(GOAL OF THE EXERCISE)
Format each line of the listing below as a row in a Markdown table with two columns: Row, holding the row number, and Line, holding that line. Omit blank lines.

(DATASET EXCERPTS)
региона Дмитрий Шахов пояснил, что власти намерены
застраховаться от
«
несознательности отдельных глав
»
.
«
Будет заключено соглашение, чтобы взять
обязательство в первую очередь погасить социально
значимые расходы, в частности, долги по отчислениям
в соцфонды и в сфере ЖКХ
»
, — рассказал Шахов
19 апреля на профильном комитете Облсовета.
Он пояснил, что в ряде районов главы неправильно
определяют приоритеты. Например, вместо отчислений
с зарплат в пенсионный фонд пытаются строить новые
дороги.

(YOUR RESPONSE)
| Row | Line |
|---|---|
| 1 | региона Дмитрий Шахов пояснил, что власти намерены |
| 2 | застраховаться от |
| 3 | « |
| 4 | несознательности отдельных глав |
| 5 | » |
| 6 | . |
| 7 | « |
| 8 | Будет заключено соглашение, чтобы взять |
| 9 | обязательство в первую очередь погасить социально |
| 10 | значимые расходы, в частности, долги по отчислениям |
| 11 | в соцфонды и в сфере ЖКХ |
| 12 | » |
| 13 | , — рассказал Шахов |
| 14 | 19 апреля на профильном комитете Облсовета. |
| 15 | Он пояснил, что в ряде районов главы неправильно |
| 16 | определяют приоритеты. Например, вместо отчислений |
| 17 | с зарплат в пенсионный фонд пытаются строить новые |
| 18 | дороги. |